What are polyphenols?
Polyphenols are naturally-derived compounds with antioxidant properties. Occurring naturally in olive oil, they are proven to help reduce the risks of cardiovascular disease, chronic disease and the inflammation in the body that causes cancer, Alzheimer’s disease, and diabetes. You can read more on our blog post HERE.
How is olive oil made?
Be sure to check out this great explanation by Olive Oil & Beyond
for more details but here's a quick-ish summary: The best olive oils (like Kosterina ;) are made from olives that have been carefully handpicked from the tree, early in the harvest season, when the olive is green and unripe. The earlier the olive is harvested and picked, the richer the flavor and the higher the polyphenol content. Once picked, the olives are sorted and crushed (pits included) using stainless steel rollers or millstone crushers, resulting in a thick smooth paste. The olive paste is then slowly mixed to break up the oil and water emulsion, achieving the maximum oil yield. Among the few methods used for extracting the oil, the centrifuge method (known also as the Continuous System), is a more modern day process adopted by artisanal growers. The centrifuge spins the paste at a high velocity and the resulting oil is left to settle for one month in containers, producing an unfiltered extra virgin olive oil, naturally high in nutrients, full of flavor and texture.
What does EVOO stand for?
Extra Virgin Olive Oil
What makes an olive oil extra virgin?
Extra virgin olive oils are cold-pressed from the first press of the olive, use a single variety of olives and have at least 55mg/kg of polyphenols.

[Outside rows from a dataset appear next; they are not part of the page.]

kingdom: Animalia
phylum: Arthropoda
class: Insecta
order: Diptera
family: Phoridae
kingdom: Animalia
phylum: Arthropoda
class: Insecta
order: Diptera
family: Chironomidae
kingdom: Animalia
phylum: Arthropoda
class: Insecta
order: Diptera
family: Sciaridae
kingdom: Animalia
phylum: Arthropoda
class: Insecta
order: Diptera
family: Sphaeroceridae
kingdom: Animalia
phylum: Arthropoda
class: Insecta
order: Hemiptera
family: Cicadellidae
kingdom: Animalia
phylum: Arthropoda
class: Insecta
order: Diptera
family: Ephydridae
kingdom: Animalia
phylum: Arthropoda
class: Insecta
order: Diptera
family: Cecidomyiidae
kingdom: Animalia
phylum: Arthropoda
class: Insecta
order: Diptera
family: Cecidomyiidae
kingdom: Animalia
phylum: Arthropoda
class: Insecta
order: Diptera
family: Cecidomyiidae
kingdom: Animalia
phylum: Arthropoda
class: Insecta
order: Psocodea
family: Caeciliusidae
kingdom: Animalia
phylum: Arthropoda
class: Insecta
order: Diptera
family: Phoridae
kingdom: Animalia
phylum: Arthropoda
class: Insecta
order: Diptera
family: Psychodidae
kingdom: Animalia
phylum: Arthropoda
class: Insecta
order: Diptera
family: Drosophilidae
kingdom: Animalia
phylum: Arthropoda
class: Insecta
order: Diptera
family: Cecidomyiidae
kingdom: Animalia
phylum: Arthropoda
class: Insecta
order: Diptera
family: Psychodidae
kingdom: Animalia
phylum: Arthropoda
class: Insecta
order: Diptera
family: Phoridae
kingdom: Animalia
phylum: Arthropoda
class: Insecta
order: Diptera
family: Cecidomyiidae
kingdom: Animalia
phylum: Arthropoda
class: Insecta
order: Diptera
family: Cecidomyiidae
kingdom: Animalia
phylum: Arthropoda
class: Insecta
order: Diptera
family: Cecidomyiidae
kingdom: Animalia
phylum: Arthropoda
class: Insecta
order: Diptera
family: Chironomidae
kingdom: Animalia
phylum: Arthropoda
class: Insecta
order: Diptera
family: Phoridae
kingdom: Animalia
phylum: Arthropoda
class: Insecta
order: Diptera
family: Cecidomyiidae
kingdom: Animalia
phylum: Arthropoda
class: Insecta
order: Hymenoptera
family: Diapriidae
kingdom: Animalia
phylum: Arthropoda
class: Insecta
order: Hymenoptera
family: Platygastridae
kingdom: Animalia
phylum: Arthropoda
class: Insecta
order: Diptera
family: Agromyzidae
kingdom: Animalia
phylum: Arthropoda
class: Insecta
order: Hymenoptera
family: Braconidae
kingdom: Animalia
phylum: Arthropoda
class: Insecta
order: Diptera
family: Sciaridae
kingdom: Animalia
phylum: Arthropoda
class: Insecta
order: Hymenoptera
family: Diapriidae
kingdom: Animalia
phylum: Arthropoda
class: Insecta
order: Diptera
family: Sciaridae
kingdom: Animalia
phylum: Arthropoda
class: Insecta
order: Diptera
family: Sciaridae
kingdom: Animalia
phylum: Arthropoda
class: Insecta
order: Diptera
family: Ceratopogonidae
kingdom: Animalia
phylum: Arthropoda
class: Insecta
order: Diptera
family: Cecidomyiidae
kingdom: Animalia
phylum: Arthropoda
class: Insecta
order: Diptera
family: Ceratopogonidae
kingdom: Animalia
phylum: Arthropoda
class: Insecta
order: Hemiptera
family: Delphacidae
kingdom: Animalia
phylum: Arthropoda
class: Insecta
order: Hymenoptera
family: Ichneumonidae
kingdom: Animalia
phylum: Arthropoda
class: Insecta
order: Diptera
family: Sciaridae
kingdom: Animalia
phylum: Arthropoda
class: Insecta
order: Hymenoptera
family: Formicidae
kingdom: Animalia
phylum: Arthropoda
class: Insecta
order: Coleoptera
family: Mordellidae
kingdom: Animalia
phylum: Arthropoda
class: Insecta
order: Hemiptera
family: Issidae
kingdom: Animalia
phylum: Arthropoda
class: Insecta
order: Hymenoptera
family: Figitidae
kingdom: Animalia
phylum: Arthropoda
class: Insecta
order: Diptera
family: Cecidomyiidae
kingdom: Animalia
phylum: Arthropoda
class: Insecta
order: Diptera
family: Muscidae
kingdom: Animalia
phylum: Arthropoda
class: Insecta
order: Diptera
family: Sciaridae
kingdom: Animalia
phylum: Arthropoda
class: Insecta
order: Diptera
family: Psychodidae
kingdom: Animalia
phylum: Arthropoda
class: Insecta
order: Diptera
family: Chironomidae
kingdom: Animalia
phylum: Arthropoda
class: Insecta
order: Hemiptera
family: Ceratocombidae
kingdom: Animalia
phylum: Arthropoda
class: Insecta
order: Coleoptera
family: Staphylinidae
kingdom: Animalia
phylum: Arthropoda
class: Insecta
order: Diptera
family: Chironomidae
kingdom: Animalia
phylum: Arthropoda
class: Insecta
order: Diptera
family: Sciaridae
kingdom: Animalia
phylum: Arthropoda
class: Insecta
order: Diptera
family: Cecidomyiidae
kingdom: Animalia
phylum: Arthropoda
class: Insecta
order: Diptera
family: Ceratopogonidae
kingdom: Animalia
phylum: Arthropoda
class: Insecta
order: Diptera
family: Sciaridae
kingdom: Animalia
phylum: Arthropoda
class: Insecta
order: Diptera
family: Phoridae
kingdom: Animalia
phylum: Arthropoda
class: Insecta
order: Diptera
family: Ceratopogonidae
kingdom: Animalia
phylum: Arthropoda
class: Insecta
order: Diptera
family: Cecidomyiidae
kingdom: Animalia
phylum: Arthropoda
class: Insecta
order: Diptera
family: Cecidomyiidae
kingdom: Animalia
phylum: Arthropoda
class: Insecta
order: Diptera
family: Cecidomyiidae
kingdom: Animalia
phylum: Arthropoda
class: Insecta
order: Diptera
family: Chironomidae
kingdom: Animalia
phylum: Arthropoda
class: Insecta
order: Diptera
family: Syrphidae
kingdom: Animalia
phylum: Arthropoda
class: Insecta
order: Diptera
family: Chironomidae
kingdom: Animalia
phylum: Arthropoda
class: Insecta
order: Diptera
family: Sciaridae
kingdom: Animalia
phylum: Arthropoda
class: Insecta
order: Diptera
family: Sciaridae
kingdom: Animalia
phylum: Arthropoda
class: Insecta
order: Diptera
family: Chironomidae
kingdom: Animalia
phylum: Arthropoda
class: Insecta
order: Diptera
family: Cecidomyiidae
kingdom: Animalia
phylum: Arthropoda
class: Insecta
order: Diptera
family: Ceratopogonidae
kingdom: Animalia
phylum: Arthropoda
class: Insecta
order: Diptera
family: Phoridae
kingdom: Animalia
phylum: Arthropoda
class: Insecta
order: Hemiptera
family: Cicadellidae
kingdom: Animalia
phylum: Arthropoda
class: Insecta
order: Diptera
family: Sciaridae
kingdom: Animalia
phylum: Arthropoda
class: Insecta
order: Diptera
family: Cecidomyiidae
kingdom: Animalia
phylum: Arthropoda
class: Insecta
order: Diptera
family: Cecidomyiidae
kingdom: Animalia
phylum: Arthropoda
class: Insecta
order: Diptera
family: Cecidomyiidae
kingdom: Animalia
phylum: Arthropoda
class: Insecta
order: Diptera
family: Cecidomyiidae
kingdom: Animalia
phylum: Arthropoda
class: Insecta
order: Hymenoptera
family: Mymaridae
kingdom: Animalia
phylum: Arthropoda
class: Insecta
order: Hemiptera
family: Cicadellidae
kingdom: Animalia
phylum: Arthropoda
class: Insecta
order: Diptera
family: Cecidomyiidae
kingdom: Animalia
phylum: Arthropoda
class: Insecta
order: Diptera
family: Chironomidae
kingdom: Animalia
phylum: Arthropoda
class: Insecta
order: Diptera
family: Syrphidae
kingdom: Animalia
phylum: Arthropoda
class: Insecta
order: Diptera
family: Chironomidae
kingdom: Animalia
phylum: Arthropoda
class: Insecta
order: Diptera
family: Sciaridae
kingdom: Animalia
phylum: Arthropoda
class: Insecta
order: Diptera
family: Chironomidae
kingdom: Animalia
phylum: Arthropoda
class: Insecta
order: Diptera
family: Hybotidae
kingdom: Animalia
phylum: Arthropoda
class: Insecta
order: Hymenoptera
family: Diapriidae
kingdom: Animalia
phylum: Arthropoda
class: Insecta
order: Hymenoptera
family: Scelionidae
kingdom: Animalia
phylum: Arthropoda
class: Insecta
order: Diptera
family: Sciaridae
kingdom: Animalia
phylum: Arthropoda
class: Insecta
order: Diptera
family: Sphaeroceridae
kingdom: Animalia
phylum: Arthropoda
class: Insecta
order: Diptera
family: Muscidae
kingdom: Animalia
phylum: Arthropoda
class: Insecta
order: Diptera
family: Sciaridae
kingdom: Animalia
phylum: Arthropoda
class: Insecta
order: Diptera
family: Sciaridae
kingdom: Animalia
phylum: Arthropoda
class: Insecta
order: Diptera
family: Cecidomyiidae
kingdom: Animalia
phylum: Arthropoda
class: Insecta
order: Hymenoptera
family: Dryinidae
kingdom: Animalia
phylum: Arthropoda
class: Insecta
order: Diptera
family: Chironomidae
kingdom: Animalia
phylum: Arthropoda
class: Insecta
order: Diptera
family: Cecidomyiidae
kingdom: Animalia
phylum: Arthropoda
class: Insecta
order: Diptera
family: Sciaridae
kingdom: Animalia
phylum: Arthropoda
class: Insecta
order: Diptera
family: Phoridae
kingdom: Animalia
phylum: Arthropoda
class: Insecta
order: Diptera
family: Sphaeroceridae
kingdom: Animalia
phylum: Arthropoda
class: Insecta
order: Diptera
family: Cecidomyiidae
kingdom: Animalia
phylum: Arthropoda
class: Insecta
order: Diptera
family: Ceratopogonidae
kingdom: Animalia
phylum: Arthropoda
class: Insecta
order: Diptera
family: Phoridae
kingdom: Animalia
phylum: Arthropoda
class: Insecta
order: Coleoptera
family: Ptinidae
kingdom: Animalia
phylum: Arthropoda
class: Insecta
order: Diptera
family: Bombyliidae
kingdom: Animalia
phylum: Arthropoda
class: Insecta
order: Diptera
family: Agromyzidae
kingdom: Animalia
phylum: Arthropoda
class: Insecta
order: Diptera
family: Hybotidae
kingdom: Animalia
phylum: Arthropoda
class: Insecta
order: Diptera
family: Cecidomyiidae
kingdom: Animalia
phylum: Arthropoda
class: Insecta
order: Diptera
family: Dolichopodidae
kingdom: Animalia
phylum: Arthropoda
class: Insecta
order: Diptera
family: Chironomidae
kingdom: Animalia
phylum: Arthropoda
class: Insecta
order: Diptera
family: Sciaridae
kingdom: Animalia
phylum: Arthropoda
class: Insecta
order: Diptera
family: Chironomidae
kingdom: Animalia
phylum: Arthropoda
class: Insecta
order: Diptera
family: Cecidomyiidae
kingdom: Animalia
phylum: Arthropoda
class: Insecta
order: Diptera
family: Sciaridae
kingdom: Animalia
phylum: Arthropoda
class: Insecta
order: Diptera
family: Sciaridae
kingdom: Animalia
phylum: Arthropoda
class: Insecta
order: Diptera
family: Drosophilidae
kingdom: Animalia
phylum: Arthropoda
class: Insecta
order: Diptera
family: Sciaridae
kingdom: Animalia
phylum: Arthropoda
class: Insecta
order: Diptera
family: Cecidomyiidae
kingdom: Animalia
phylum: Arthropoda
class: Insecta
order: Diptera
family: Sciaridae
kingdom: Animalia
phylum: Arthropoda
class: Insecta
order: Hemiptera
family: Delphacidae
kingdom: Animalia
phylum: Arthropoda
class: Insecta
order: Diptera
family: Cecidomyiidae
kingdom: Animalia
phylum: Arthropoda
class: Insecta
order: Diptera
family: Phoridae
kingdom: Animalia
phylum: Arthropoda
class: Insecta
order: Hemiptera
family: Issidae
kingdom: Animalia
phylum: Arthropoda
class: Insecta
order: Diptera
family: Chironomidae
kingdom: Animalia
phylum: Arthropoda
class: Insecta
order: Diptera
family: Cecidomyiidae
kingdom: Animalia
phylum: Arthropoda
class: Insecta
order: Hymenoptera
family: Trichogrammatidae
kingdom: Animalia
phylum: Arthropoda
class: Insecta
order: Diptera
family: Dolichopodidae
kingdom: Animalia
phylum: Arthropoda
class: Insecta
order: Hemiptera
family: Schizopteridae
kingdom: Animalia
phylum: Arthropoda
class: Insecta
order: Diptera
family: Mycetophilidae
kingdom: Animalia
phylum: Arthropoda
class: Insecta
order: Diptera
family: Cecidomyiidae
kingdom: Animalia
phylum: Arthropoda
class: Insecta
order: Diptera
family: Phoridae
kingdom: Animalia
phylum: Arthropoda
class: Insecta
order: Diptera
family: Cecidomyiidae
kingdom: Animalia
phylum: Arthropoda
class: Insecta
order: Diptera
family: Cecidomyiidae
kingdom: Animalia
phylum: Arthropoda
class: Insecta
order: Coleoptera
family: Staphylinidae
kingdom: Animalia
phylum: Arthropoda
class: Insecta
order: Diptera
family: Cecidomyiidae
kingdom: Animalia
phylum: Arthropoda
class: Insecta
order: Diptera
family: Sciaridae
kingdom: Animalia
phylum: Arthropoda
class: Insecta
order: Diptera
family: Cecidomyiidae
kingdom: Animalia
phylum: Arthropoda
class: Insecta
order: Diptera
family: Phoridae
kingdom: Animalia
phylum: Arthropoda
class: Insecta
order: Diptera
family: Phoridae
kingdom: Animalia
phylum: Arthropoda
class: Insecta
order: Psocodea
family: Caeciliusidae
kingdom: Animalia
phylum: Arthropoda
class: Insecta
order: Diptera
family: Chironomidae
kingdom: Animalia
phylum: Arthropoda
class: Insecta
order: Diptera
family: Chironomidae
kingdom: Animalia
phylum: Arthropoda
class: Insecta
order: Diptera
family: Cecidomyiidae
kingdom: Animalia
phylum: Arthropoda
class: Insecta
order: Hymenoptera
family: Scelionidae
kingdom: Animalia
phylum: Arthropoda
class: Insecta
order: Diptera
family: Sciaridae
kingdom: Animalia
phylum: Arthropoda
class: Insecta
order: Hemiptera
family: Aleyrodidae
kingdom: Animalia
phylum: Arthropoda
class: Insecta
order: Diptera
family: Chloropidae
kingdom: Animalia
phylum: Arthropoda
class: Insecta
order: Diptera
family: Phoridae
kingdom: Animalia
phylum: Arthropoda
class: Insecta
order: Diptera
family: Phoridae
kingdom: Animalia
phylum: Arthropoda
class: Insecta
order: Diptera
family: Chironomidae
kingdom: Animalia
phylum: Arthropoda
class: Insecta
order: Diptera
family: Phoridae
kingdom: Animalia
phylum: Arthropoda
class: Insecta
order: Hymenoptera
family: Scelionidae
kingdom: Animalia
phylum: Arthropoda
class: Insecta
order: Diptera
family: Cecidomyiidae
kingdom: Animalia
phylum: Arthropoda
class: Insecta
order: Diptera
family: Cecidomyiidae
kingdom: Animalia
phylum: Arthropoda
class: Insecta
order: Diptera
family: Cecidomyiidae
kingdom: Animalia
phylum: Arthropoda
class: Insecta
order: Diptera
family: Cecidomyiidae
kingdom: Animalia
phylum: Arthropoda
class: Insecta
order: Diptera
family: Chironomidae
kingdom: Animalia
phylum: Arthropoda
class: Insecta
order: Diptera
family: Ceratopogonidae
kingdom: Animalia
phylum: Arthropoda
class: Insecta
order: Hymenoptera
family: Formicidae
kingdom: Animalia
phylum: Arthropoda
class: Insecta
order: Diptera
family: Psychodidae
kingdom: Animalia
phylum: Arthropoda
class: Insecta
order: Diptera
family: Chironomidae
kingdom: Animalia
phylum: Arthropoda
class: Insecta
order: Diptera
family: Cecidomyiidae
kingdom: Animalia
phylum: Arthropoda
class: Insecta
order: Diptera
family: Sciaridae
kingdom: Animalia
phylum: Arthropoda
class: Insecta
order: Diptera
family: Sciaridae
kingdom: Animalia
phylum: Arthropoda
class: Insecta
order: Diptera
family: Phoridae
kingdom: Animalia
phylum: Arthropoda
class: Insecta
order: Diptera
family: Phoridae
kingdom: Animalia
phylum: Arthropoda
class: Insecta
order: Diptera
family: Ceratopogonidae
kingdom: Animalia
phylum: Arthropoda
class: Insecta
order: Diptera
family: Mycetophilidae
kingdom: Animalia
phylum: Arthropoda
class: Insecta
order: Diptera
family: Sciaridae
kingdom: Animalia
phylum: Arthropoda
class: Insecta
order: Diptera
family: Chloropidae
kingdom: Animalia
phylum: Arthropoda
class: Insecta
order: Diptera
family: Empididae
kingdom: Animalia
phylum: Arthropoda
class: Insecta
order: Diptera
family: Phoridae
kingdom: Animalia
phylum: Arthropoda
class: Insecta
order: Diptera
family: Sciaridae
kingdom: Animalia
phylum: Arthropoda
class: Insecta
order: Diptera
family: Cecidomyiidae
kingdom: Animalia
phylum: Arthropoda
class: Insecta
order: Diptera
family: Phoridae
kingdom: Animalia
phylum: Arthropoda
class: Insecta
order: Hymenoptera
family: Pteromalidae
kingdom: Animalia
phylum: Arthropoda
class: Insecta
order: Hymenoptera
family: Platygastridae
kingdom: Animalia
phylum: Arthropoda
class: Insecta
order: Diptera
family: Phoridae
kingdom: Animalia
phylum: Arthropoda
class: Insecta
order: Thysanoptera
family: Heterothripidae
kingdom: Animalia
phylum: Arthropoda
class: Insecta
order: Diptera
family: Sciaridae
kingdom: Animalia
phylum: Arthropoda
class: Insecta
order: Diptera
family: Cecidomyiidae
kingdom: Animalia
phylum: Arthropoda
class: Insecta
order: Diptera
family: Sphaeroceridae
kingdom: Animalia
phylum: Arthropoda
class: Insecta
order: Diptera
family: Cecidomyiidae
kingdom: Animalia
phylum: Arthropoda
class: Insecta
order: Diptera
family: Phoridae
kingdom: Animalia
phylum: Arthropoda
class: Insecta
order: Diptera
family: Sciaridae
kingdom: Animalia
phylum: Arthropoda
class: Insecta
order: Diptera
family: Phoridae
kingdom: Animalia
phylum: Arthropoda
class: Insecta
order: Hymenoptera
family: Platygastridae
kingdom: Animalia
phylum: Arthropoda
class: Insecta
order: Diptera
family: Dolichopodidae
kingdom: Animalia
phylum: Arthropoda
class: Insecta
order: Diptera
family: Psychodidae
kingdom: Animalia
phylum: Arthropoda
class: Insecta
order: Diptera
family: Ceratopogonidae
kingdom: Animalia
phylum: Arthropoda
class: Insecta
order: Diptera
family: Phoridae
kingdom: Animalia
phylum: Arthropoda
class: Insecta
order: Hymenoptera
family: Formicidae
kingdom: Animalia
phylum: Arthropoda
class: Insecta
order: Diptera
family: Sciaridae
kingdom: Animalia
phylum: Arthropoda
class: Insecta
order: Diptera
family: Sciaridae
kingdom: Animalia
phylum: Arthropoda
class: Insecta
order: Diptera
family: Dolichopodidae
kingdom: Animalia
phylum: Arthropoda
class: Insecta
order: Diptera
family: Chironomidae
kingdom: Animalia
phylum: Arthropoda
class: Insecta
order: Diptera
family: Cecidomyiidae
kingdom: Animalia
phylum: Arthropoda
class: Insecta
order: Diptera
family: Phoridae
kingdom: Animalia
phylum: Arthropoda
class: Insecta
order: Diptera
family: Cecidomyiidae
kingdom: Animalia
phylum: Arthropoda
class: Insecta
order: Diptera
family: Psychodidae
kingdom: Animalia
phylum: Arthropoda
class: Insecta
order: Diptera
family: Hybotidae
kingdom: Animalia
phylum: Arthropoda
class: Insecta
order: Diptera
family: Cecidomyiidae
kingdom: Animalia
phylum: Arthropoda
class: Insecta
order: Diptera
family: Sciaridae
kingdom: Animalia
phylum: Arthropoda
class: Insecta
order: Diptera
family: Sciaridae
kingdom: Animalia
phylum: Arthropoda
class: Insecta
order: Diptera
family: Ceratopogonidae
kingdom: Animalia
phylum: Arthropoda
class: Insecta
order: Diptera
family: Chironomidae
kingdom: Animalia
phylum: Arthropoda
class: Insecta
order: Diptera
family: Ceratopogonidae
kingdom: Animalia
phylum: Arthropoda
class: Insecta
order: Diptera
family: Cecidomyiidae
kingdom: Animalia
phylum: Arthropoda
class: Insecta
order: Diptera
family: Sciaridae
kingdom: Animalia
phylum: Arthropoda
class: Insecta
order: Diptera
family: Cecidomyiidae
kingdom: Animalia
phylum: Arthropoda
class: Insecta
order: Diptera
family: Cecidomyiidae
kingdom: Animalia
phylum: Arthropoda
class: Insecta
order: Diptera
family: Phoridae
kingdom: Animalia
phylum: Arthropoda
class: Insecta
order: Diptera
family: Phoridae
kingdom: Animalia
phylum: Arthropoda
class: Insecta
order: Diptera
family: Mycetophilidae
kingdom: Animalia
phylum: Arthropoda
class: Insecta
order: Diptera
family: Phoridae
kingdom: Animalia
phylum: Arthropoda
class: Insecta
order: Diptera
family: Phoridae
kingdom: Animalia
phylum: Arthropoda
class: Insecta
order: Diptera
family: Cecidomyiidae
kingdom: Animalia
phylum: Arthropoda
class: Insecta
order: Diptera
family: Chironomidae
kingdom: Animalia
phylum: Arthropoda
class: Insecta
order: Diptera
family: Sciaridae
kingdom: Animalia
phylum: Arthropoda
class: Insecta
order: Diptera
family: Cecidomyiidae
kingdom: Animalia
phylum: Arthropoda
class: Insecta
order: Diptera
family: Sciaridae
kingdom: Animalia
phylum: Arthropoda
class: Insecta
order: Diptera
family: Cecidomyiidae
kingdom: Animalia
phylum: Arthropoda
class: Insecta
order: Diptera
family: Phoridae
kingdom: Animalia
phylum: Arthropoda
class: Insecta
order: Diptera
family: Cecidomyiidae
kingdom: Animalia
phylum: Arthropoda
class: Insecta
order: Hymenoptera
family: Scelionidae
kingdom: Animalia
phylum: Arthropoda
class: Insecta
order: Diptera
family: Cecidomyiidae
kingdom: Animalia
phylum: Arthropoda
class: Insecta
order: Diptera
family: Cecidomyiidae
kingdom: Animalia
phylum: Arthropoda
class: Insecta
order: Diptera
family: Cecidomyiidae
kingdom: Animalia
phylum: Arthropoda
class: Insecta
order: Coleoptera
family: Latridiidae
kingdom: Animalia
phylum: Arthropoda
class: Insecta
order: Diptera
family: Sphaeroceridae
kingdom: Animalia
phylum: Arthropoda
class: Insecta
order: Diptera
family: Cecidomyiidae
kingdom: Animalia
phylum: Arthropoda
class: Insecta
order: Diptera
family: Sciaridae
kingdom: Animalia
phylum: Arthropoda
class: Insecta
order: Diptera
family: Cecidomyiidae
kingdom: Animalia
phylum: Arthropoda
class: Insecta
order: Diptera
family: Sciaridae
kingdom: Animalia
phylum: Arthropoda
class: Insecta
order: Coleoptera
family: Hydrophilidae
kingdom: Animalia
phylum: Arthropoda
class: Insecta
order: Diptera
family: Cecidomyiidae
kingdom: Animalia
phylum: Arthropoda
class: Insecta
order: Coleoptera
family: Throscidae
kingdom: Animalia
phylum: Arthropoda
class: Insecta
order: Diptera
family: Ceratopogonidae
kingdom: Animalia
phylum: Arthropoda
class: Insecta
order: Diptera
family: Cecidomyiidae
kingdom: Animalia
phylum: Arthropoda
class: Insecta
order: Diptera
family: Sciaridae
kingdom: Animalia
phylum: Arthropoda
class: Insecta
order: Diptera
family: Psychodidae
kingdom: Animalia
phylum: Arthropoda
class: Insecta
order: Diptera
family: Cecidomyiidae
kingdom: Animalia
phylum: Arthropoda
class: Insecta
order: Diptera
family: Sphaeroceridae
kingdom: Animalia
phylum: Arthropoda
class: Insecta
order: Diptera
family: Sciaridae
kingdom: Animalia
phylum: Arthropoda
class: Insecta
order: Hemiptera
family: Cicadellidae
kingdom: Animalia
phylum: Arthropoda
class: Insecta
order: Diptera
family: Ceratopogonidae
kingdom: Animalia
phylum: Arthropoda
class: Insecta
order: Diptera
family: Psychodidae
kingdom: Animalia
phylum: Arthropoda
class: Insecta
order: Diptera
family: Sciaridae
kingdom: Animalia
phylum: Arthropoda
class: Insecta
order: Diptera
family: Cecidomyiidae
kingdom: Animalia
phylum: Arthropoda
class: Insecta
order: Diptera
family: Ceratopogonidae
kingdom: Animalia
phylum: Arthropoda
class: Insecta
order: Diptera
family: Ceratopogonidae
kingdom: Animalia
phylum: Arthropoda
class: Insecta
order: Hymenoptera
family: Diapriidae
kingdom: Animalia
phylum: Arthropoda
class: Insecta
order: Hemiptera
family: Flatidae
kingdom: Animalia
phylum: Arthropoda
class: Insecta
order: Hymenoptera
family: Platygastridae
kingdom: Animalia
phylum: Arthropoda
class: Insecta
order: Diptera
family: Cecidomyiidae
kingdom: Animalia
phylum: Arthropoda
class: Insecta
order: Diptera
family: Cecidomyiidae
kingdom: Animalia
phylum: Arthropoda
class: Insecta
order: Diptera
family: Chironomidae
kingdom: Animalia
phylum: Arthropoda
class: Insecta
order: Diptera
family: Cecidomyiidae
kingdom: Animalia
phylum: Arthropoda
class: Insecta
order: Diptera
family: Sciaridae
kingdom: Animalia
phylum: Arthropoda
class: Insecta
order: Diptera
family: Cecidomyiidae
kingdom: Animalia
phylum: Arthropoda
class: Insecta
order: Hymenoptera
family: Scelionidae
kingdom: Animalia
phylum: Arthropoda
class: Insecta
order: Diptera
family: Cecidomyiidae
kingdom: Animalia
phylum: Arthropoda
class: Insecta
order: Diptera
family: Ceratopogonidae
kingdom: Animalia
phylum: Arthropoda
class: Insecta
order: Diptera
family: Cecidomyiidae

Virgin oils, on the other hand, are from the second press of the olive and “pure” or just “olive oil” is from the third press. These olive oils are made from a blend of olives from different regions and of different varieties, and can include both cold-pressed and processed oils. This results in an olive oil that has much less flavor and fewer, if any, nutrients.
What does cold-pressed mean?
This means the oil was extracted (“pressed”) from the olives without heat or chemicals, aka "cold-pressed." Applying heat or chemicals can alter and destroy the flavors, aromas and nutritional benefits of the olive oil.
Can I use EVOO on my hands and face?
Absolutely! Dermatologists everywhere agree: EVOO does wonders for your skin. Not only is it great for hydration and glow, but it's packed with antioxidant properties like squalene that protect your skin from free radicals, environmental damage and more. Generally, it's safe to use daily - especially as protection against sun damage.